So I was just looking at Facebook and noticed a childhood classmate of mine had a baby today. This particular classmate and I share the same name, so growing up we were always Samantha V. and Samantha D. We were never close friends, but we would share the flip bar on the playground and both had a penchant for gymnastics when we were in the first grade. I don't know about what she thinks of me, but I always felt a connection to her; probably because we were the only Samanthas in the whole school. We were variants of the same kind; our last initials the deciding factor between the two of us. So when I see what she's up to on Facebook, part of me feels that the similarities between our names should also exist in our lives.

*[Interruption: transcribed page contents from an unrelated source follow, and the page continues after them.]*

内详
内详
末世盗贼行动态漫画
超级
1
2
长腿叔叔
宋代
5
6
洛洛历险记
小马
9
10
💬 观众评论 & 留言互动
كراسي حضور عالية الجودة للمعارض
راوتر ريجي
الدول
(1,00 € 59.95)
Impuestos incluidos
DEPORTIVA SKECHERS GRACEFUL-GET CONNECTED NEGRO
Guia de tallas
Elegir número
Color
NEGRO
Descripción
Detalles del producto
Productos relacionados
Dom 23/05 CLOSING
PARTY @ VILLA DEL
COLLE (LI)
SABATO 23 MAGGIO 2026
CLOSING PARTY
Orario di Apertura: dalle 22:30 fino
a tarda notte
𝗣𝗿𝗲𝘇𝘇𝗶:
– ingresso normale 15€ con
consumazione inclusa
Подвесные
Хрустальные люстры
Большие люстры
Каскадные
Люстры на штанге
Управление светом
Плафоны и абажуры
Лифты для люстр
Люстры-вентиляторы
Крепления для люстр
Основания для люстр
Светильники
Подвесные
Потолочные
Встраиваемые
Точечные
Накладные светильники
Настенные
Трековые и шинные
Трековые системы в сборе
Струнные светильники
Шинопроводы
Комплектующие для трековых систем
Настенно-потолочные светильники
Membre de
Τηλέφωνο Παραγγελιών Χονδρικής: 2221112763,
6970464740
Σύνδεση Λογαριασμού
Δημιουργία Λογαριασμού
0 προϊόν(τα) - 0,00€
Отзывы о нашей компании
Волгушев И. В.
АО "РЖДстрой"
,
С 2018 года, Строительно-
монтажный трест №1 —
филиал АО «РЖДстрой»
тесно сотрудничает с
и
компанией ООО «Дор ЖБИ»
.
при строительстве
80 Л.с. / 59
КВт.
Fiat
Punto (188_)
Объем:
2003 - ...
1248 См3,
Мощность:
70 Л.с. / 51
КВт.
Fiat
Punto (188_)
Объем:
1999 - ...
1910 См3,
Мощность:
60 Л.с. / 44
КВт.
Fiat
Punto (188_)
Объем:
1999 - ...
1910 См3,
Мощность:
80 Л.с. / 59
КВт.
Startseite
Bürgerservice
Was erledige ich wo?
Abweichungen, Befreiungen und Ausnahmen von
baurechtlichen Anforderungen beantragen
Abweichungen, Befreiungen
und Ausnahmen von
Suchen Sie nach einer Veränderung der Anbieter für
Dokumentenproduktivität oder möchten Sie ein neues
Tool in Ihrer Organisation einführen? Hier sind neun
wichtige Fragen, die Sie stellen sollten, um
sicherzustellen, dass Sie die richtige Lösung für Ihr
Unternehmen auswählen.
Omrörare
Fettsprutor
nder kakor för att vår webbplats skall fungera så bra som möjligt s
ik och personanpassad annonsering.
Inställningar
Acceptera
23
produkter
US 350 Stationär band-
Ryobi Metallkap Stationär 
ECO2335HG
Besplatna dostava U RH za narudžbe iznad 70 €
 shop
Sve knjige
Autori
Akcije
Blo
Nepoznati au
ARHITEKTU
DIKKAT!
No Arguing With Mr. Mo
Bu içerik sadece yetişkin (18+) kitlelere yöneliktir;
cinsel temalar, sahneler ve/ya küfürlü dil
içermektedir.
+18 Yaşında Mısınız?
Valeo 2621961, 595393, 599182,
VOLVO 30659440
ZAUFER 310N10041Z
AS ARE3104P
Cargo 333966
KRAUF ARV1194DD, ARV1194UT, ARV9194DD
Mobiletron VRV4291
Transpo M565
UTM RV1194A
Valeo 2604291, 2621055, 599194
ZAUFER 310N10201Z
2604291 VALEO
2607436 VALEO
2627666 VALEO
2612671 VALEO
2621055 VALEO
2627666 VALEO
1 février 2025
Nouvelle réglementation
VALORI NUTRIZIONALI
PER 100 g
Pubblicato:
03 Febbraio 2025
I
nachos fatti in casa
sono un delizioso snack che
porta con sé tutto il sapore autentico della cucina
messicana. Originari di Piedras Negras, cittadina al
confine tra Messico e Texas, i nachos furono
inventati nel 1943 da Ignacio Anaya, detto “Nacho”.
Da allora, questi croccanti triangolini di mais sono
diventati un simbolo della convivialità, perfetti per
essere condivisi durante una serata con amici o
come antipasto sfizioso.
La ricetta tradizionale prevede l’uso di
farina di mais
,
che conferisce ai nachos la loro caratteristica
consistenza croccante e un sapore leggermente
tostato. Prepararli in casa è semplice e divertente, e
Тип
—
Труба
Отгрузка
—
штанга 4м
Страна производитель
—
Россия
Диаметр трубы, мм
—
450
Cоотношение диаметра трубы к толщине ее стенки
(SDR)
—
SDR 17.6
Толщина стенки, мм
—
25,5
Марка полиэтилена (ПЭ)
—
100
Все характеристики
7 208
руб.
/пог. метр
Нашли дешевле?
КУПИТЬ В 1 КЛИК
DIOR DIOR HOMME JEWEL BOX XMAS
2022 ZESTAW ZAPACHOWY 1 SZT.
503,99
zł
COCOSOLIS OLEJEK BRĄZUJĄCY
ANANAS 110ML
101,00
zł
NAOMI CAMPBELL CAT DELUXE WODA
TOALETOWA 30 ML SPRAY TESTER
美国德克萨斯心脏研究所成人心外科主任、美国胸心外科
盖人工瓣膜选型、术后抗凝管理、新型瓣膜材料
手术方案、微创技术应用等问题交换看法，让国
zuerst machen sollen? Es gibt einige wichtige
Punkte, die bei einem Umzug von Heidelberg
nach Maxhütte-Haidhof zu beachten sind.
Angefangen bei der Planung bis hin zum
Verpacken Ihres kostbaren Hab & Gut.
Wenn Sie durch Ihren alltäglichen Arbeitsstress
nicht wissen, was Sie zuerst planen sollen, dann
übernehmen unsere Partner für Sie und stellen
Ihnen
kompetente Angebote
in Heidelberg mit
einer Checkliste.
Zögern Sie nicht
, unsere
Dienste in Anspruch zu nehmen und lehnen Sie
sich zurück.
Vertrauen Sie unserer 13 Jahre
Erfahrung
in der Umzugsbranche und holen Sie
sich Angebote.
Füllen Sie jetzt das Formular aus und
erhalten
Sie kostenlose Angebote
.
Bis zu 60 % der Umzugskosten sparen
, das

For awhile there I was feeling like I was behind the times because everyone was getting married and having babies. I still kind of feel like I'm missing out, but I've come to accept that it's not in the cards for me right now. I figured out that I can put my energy elsewhere and be just as, if not more satisfied with what I'm up to right now.
And I have to remember that there is an inane desire in me to somehow stand out from the norm. Everyone is getting married and having babies. Everyone, but me.
Back to Sam. I feel like if I had had the 'D' for my last initial, I'd be the one holding the little bundle of joy who just entered this world. But I have the 'V'. It is my differentiating factor. And while she gave up her maiden 'D' to enter into a life of marriage and motherhood, I'm still holding on to my letter. I'm still Samantha V. And I'm doing my best to make whatever that is my own.